▸ **OBJETIVO DA TAREFA**: Pode editar o trecho sobre educação, de "A educação que proporcione" até "pede mais conhecimento.", inclusive, trocando "conhecimento" por "saber"?

▸ **TRECHO DO DOCUMENTO**:
===============

A educação que proporcione o conhecimento para quem quer – e todos os curiosos
por natureza haverão de querer. A educação que educa para que cada um aja
conforme suas próprias vontades – e, ao agir assim, experimente o ócio. A
educação que ensina a conhecer para a vida, na medida em que a própria vida
pede mais conhecimento.

 

Uma cultura de grandes homens: os Super-Homens

Qual é a importância da
deseducação para a coletividade? Ora, enquanto modelo pouco sistemático de
educação – ou libertário -, a deseducação proporciona à pessoa que está nela
submersa uma maior capacidade de decisão, uma maior autonomia de expressar suas
vontades. Sendo essas vontades expressas como aquilo que a pessoa gosta de
fazer e, considerando que existe grande chance da pessoa gostar de fazer aquilo
que ela se sai melhor, é considerável a possibilidade da deseducação entregar à
coletividade indivíduos em suas melhores condições individuais. Alexander
Neill, fundador de Summerhill e grande experimentador da deseducação, costumava
dizer que “criadores aprendem o que desejam aprender para ter os instrumentos
que o seu poder de inventar e o seu gênio exigem”. Quando essas pessoas chegam
ao estágio de desenvolvimento da alteridade, ou seja, quando elas naturalmente
deixam de lado os anseios do ego, buscam se posicionar no coletivo de modo a
utilizar suas criações da melhor maneira possível. E aí todos desfrutam dos
resultados que isso pode trazer. Essa é a cultura que forma grandes homens ou,
para utilizar o jargão nietzscheano, forma Super-Homens!

===============

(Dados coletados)
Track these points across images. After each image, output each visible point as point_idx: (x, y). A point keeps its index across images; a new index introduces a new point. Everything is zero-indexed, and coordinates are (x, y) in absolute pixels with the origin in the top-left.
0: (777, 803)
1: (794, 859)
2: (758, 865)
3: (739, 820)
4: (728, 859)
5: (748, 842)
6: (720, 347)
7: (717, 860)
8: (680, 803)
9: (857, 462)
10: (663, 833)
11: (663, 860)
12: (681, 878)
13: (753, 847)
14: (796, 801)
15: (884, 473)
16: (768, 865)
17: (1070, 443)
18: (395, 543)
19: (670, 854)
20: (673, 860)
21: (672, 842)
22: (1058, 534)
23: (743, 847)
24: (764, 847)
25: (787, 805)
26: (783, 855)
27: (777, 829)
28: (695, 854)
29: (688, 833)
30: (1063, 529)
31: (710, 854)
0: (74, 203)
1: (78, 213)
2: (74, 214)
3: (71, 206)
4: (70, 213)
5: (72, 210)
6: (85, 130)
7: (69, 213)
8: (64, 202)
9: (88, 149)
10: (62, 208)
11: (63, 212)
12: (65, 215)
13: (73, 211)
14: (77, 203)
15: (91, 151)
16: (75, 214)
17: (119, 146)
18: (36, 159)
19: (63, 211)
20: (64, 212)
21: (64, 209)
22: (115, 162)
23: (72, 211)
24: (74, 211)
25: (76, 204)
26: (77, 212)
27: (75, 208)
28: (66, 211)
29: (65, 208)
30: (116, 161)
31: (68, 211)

===============

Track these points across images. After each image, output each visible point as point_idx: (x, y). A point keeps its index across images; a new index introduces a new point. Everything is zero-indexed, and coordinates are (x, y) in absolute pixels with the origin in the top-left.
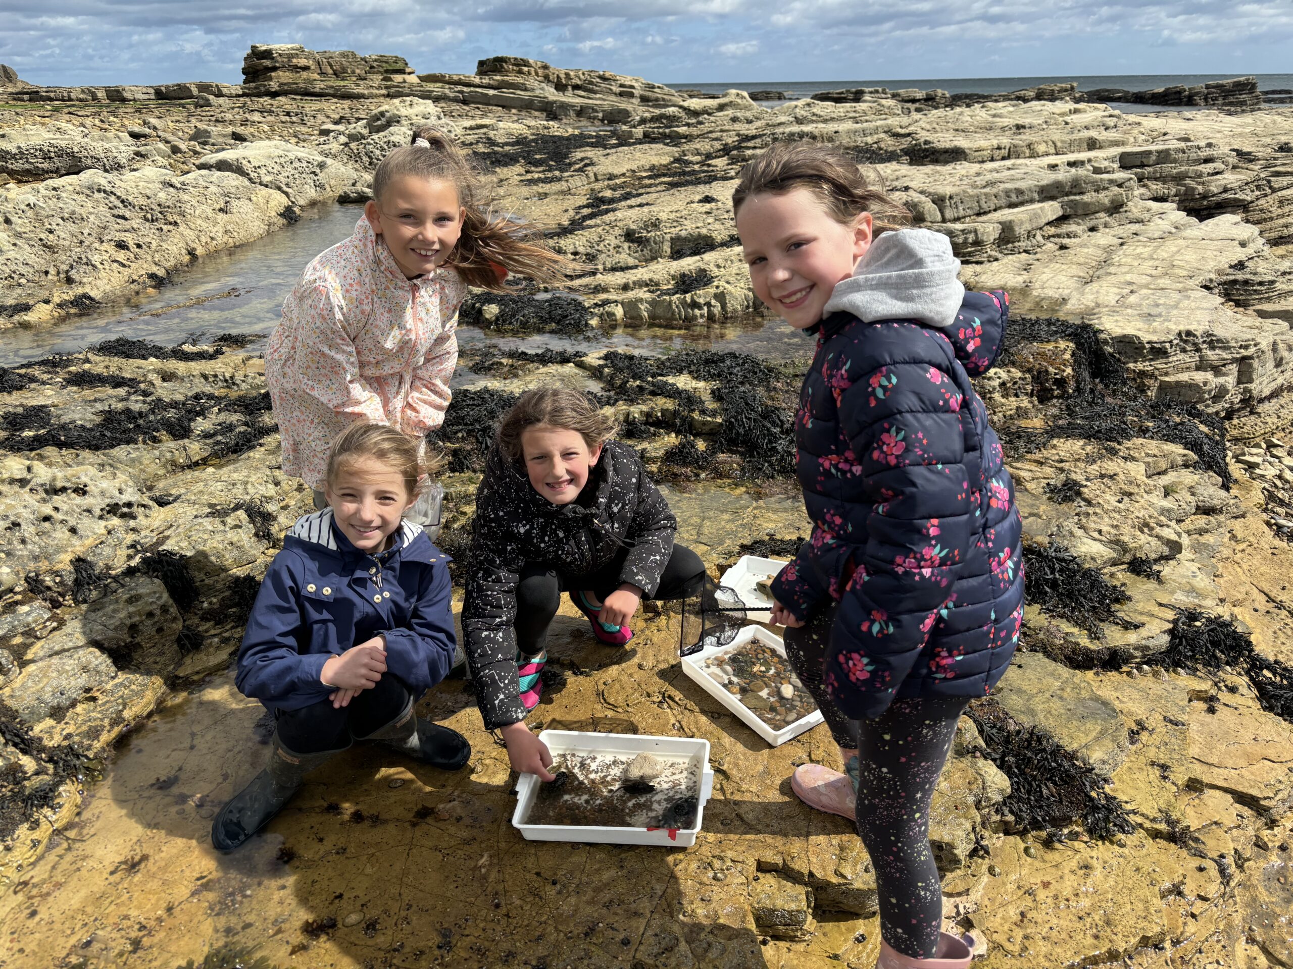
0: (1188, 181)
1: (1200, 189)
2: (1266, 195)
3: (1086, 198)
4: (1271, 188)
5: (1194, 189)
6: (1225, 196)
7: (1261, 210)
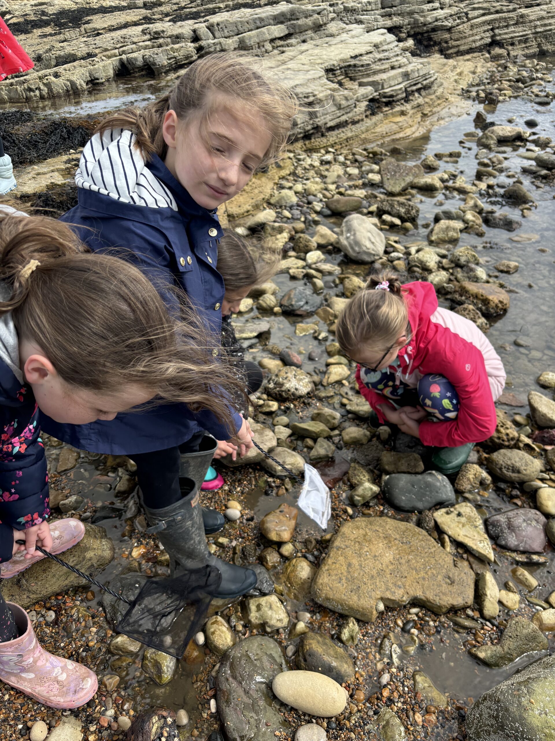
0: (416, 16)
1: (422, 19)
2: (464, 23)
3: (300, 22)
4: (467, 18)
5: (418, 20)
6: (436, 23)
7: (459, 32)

===============

▸ **RESULTADO DA TAREFA**:
A educação que proporcione o saber para quem quer – e todos os curiosos
por natureza haverão de querer. A educação que educa para que cada um aja
conforme suas próprias vontades – e, ao agir assim, experimente o ócio. A
educação que ensina a conhecer para a vida, na medida em que a própria vida
pede mais saber.